I always feel uncomfortable when someone asks about my favorite food in Russia, for like the Israelites in the desert, it is not so much about what’s on the menu as the relationship with the Provider. Manna, what the Israelites ate in the desert, literally means “What is it?” But a better question than this is, “Who gave it?” For in both cases of manna and monastery food, they clearly come from heaven.

At the Divyevo trapeza, the free one offered to all pilgrims, the menu never really changes: soup, bread, tea, and that ever useful, multi-purpose, everywhere present KASHA. True confession that I have never really liked kasha, probably because of its plainness. I probably have asked the disdainful question of the Israelites about it as well, “Just what exactly is it?” In America, its humility places it on the bottom of the breakfast menu. We really only know one kind of kasha, oatmeal, and no one but a health nut ever really orders it. Yet there is something about kasha which makes Russians love it, for among other things, it is ordinary food which gives strength and endurance to pilgrims.

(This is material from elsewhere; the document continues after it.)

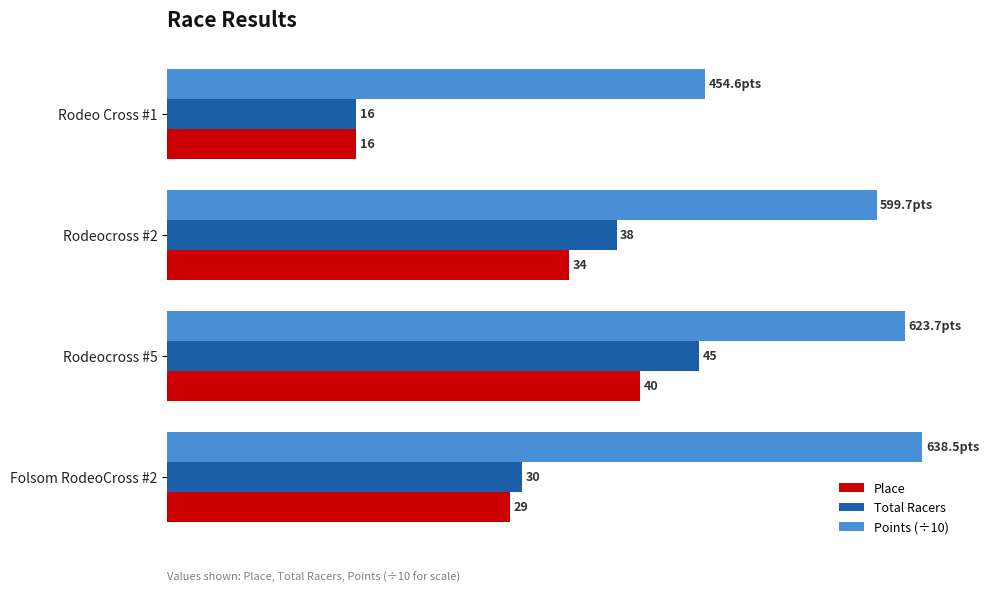

Which series has the largest total across all categories?

Points (÷10)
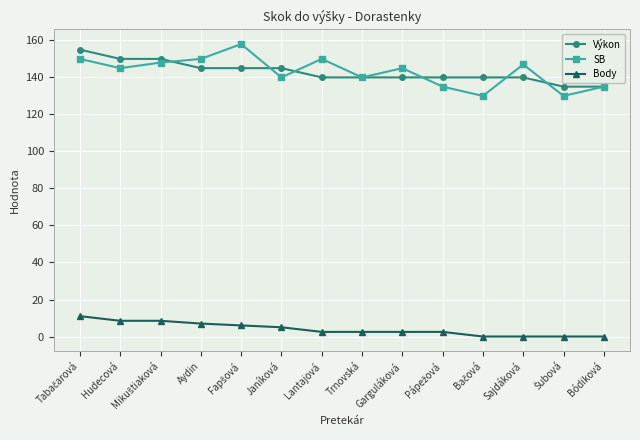

What is the highest value of the SB series?

158.0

Food, reminds the apostle Paul, does not bring us near to God. We are no better if we do not eat, or if we do eat (I Cor. 8:8). It is rather the setting or context that can help us in our salvation. Our family has never had a meal in a monastery that did not taste delicious because of how it was consecrated by love for God and prayer. The lives of the desert fathers and the record of the deplorable things they consumed testifies that God can indeed turn stones into bread.

While we in America obsess over the right restaurant or the perfect gourmet experience, we miss the point. Kasha, like the ancient Manna, directs our attention away from gourmet obsessions toward thankfulness for whatever God provides.